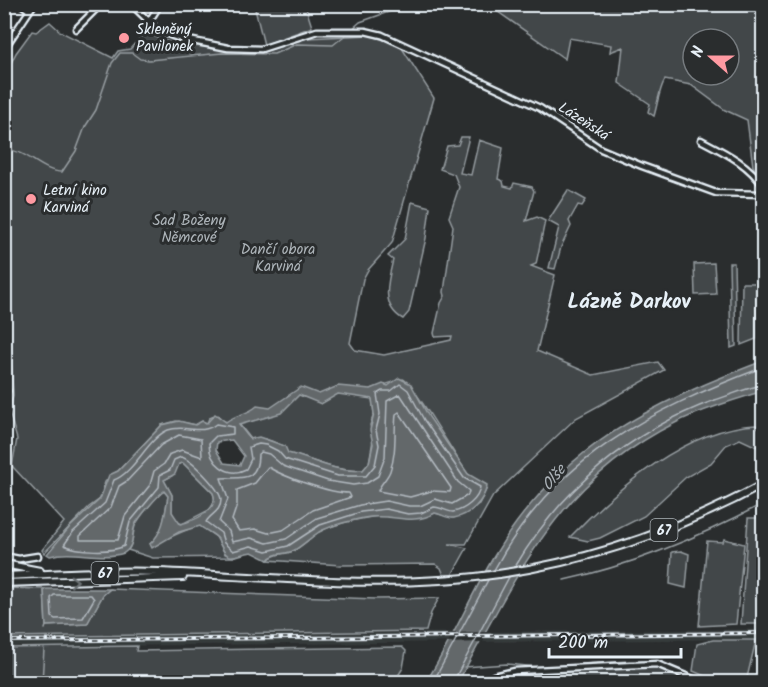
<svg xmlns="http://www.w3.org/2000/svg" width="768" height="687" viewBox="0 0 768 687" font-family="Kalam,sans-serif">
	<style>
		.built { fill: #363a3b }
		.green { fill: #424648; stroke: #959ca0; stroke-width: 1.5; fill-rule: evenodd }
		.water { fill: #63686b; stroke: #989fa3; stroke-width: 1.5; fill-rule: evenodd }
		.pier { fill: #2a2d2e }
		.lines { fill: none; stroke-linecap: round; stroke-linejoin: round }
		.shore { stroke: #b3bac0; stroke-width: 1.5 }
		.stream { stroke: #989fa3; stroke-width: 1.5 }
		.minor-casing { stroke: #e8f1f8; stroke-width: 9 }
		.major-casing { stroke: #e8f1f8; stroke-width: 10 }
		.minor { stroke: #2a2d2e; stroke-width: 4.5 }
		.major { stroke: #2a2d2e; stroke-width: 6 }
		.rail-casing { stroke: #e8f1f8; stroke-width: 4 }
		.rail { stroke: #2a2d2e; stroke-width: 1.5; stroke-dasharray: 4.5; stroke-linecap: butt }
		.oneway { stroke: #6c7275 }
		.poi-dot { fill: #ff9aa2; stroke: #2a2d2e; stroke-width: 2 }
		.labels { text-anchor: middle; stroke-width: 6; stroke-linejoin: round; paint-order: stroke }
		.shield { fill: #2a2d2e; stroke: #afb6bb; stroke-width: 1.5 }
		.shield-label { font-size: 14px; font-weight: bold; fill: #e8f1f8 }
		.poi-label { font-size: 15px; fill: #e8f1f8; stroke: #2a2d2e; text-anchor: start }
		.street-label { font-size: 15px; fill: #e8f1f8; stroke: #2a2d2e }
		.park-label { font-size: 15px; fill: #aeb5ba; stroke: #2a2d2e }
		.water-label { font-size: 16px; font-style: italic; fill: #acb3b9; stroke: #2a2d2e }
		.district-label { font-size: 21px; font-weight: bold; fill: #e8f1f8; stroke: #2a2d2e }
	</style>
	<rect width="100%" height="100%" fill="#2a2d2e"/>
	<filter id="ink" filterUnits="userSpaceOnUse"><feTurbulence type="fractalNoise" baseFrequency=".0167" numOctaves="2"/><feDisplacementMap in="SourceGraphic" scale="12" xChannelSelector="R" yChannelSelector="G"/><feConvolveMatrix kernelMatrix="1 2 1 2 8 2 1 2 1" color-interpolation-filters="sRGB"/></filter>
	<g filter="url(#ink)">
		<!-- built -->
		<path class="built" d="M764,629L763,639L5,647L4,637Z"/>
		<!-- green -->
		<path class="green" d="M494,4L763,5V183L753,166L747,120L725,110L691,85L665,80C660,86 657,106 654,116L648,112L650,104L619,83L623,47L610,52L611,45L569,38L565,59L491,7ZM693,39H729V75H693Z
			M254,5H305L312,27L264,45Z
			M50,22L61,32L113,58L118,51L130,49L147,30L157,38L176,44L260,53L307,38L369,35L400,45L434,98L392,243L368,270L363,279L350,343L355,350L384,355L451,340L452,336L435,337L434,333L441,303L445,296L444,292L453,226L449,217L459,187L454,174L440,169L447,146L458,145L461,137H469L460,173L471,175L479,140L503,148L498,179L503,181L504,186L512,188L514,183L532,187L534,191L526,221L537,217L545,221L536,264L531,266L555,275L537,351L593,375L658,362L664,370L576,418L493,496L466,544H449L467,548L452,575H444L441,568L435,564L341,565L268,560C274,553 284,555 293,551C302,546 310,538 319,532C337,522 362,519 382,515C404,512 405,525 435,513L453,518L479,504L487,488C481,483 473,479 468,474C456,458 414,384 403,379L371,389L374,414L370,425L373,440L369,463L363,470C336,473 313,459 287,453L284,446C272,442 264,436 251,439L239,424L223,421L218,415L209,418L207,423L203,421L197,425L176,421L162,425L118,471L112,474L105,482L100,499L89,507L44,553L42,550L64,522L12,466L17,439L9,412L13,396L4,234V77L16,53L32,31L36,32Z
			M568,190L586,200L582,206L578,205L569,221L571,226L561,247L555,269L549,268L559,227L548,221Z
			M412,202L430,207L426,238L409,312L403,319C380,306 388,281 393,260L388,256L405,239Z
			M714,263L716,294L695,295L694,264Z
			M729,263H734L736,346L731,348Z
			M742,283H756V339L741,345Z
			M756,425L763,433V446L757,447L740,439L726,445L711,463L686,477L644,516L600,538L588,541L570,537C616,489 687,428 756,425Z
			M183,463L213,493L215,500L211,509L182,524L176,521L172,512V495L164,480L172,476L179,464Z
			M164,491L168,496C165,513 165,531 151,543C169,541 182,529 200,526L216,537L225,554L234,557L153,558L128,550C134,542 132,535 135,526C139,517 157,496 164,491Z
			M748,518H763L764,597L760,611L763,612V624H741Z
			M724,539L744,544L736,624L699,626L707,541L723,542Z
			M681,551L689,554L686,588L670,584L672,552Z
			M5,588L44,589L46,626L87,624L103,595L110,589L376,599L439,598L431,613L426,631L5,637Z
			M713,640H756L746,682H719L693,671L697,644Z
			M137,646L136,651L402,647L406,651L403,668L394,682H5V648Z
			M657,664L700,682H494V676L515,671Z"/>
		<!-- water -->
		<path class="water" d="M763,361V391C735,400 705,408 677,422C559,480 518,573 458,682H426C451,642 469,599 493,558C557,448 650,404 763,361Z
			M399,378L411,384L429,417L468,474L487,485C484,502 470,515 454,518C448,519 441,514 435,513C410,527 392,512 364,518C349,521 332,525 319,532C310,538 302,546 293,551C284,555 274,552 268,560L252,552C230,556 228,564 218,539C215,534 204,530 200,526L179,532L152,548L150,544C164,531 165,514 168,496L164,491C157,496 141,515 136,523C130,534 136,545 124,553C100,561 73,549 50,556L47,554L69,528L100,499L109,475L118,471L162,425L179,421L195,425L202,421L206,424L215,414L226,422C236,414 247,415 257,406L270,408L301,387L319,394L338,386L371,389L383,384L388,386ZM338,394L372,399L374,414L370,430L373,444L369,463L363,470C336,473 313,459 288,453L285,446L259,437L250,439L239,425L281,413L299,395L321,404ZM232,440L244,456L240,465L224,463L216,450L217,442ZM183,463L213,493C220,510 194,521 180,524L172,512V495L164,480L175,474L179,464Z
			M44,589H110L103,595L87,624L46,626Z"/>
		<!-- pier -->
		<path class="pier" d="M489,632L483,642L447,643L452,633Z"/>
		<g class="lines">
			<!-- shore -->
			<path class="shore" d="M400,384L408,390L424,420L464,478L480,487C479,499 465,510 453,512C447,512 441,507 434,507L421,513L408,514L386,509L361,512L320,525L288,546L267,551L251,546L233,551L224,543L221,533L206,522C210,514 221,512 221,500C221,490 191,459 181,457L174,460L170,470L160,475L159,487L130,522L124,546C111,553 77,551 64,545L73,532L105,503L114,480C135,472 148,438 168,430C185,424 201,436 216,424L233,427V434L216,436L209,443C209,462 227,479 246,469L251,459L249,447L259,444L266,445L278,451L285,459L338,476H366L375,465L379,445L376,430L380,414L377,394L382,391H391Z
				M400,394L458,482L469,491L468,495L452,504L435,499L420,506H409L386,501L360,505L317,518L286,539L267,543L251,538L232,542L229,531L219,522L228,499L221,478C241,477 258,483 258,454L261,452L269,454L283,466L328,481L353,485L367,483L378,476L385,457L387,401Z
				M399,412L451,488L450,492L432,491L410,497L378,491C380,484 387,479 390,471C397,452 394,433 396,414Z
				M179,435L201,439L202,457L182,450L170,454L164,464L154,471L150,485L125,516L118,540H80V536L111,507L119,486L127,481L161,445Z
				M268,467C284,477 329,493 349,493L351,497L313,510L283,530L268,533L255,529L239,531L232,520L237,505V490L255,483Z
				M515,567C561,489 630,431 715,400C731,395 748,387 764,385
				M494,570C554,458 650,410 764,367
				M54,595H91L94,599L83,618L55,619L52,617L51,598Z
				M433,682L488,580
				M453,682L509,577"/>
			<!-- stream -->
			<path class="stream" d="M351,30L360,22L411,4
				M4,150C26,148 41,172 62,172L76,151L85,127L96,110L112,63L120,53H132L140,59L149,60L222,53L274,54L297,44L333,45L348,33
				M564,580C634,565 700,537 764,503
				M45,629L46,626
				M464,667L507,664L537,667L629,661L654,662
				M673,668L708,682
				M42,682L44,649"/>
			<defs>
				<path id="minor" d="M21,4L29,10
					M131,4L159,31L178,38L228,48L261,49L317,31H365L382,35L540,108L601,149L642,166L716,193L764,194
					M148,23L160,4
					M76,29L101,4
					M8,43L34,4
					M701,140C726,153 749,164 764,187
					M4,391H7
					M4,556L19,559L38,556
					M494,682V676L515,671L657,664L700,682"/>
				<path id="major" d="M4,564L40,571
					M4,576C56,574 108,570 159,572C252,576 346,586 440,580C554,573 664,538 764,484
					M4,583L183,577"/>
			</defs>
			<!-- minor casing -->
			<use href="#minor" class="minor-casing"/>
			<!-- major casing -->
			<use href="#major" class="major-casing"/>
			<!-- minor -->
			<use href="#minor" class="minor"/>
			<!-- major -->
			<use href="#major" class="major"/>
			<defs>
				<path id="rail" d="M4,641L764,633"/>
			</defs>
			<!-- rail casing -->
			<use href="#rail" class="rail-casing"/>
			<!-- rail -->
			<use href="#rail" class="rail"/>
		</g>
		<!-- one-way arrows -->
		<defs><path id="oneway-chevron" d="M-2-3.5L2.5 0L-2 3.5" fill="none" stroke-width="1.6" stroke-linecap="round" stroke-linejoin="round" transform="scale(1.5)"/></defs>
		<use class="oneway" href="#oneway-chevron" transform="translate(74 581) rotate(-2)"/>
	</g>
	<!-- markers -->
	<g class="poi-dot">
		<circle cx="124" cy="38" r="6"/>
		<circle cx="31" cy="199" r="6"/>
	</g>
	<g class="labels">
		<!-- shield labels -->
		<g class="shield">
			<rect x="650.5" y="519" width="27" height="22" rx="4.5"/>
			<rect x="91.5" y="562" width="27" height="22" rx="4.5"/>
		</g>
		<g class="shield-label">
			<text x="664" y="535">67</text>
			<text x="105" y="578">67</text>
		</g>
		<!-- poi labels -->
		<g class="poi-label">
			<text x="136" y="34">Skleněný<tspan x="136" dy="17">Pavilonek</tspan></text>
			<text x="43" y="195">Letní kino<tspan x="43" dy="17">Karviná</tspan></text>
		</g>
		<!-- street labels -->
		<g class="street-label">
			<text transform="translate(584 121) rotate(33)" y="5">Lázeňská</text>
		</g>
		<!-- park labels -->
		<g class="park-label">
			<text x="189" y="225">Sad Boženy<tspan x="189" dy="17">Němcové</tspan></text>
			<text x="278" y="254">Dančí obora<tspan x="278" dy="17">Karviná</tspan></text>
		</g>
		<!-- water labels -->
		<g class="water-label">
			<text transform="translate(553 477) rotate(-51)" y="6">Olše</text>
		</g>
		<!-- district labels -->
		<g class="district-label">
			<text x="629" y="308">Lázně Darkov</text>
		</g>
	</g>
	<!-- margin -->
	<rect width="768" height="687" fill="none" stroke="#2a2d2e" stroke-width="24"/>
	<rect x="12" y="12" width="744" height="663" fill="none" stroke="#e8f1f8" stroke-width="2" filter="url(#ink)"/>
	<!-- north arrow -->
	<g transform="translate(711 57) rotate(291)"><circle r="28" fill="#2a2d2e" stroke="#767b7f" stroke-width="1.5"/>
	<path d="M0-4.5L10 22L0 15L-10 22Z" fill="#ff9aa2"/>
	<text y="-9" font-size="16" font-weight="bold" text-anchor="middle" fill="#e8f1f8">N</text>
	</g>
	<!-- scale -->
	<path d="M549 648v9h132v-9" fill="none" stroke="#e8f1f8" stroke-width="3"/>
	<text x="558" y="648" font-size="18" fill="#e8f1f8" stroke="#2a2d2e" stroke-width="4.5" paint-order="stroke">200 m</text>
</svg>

==

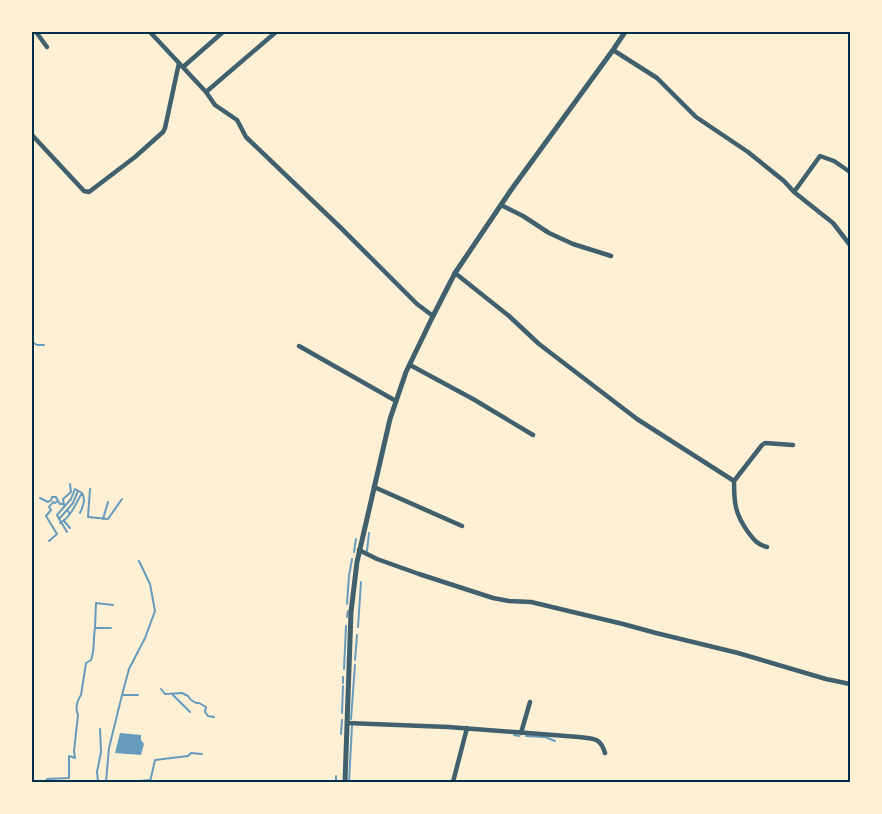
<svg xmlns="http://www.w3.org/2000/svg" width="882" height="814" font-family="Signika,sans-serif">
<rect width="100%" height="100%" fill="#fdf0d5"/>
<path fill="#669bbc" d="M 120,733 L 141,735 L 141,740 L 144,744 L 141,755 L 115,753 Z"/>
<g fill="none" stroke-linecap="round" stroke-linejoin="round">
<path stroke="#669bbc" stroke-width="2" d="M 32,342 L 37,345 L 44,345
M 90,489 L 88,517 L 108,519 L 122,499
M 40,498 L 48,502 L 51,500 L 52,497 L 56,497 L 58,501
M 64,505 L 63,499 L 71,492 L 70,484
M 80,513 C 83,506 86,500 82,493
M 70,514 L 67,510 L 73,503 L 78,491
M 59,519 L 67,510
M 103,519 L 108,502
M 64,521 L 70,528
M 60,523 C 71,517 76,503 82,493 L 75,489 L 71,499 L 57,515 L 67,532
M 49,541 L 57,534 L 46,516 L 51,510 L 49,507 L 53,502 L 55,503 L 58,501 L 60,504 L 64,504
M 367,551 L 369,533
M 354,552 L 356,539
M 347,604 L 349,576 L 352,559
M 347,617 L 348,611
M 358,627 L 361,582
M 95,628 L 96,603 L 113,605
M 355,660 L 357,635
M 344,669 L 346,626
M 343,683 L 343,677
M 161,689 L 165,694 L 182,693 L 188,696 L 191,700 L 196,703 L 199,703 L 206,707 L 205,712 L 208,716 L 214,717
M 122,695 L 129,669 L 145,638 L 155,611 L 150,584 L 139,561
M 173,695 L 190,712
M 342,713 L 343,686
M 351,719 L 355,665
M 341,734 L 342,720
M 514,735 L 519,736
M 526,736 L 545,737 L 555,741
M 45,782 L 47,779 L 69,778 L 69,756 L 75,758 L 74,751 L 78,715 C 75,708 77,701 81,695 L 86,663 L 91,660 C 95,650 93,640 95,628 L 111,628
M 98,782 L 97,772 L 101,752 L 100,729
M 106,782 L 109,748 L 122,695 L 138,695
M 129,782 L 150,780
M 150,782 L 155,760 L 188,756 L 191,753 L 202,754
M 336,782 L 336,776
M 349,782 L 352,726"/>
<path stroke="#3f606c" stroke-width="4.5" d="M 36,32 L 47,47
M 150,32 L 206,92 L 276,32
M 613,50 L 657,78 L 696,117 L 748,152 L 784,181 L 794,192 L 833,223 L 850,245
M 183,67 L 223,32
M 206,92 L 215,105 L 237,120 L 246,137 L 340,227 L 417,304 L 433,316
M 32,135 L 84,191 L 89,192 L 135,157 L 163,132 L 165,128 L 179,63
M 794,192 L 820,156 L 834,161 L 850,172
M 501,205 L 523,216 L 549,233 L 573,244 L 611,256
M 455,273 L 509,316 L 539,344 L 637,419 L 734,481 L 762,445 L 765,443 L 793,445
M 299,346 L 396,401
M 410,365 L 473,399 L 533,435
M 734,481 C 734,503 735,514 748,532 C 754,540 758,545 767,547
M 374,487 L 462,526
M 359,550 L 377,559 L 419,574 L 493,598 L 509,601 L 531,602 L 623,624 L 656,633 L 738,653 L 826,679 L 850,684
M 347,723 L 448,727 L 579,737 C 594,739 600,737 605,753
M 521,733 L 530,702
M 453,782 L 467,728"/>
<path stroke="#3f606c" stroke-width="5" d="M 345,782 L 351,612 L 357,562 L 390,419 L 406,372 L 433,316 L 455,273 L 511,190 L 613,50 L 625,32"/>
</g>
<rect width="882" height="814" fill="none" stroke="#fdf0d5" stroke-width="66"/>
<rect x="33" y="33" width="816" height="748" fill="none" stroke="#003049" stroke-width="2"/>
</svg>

**Task brief**
Only those lines of the entries above that run from the line containing "#b3bac0; stroke-width: 1.5" to the line containing "#e8f1f8; stroke-width: 10", both included, should be transcribed exactly.

**Result for this exercise**
		.shore { stroke: #b3bac0; stroke-width: 1.5 }
		.stream { stroke: #989fa3; stroke-width: 1.5 }
		.minor-casing { stroke: #e8f1f8; stroke-width: 9 }
		.major-casing { stroke: #e8f1f8; stroke-width: 10 }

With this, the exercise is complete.